Naghouni was one of 45 Iranian artists who demanded the releases of filmmakers Mohammad Nourizad and Jafar Panahi. Beyond the Ban was a collaboration between the Center for Human Rights in Iran and Susan Eley Fine Art, New York. It featured works from Naghouni and American-based Iranian artists including Shirin Neshat, Shoja Azari, and Hossein Fatemi.

=== Mahsa Amini protests ===
After the death of Mahsa Amini, protests erupted throughout Iran in 2022, then quickly in cities around the world. Very soon into the protests, there were renewed talks of bringing down the Islamic regime; moreover, such ambitions would need leaders.

On October 1, 2022, BBC News have an interview with Naghouni regarding to the protests in Trafalgar Square BBC News asked for Naghouni’s thoughts about the growing movement, Naghouni mentioned how powerful these protests were for human rights, globally; the protests were of utmost significance in the world.

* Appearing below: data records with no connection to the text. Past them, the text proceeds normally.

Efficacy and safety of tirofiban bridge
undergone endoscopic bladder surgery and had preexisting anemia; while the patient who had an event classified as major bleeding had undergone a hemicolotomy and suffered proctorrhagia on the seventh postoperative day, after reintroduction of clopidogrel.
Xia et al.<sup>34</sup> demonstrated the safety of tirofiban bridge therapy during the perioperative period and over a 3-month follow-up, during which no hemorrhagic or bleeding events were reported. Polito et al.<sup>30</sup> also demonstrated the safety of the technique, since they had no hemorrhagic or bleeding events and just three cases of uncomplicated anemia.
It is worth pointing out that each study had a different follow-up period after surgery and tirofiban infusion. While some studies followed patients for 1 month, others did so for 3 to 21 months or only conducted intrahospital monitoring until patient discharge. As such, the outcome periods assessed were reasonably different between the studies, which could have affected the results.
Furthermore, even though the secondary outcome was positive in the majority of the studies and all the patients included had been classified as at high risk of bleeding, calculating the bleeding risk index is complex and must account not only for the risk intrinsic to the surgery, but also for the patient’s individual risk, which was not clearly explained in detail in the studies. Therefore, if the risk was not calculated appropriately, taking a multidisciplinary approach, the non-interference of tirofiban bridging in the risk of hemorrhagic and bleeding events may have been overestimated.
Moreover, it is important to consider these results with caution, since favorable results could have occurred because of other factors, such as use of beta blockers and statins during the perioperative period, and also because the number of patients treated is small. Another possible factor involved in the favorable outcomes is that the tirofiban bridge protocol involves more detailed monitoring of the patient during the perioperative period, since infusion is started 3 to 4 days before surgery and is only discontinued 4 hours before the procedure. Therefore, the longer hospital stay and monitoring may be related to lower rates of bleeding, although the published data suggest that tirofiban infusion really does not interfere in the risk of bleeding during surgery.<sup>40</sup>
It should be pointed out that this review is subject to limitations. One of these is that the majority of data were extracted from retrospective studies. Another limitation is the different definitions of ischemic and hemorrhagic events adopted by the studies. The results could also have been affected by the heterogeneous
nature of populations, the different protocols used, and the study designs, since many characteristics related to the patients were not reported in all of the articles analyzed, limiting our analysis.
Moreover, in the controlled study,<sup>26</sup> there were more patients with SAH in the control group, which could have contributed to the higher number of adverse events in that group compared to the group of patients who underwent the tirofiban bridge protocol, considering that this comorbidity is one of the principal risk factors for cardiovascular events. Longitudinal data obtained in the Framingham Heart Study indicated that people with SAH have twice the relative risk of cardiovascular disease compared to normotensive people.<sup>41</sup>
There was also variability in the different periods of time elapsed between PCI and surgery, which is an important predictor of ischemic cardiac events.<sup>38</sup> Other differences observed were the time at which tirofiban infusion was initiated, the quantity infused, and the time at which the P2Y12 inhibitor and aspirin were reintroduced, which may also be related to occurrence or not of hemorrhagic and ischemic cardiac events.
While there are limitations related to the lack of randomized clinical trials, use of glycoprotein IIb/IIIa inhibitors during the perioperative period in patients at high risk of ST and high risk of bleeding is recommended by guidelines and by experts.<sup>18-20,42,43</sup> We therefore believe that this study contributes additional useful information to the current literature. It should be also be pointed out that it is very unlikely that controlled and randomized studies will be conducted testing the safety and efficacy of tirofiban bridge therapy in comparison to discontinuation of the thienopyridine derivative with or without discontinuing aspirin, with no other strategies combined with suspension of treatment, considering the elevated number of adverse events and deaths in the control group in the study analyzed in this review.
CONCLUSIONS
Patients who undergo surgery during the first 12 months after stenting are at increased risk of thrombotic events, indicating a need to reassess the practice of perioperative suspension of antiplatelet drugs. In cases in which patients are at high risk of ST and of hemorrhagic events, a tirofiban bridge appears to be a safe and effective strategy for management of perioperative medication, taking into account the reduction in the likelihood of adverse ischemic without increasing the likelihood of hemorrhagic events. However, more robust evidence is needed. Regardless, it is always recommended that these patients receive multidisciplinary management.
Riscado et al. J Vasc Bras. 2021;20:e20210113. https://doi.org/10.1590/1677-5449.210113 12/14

On October 20, 2022, Naghouni talked to Roqe Media’s Jian Ghomeshi. In a short video clip from the interview, Naghouni discusses the conceivable end of Iran’s Islamic state. Confirmations are mounting that the protesters may be undermining the government. Naghouni explained that there have been many protests in Iran since the Iranian Revolution. Every time there’s a protest, there is talk that it could be the one that topples the Islamic regime. The death of Mahsa Amini was a cumulative breaking point. Naghouni was vehement and measured, in asserting that these latest protests would mark the beginning of the end for Iran's Islamic regime.

With global protests increasing following the death of Mahsa Amini, leading Iranian artists Afshin Naghouni, Soheila Sokhanvari, Fari Bradley, Bijan Daneshmand, Maryam Eisler and Afsoon, gathered in London to give their support to the work of Human Rights Watch in Iran, as well as two additional charities working with the people of Iran.